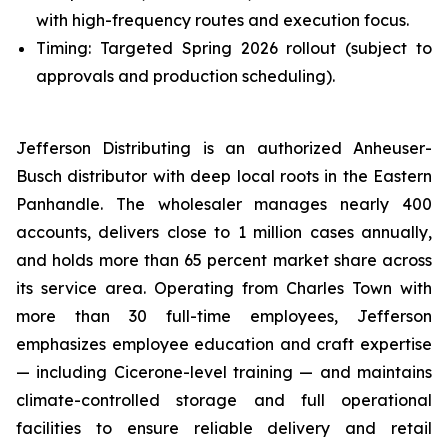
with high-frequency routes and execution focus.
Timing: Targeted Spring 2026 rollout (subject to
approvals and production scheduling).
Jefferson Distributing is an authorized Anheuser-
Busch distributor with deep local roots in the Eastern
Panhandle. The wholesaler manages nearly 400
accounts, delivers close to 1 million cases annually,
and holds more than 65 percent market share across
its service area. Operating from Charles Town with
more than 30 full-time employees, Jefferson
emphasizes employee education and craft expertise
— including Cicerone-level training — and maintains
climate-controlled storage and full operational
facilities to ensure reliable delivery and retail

• • •

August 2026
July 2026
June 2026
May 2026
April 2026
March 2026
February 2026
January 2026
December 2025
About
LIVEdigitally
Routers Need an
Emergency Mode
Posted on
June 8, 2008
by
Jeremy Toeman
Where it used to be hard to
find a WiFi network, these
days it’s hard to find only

• • •

_What you should do_: Taking the material above, report how many of its lines contain the word "than". Add nothing else.

_Result of this task_: 2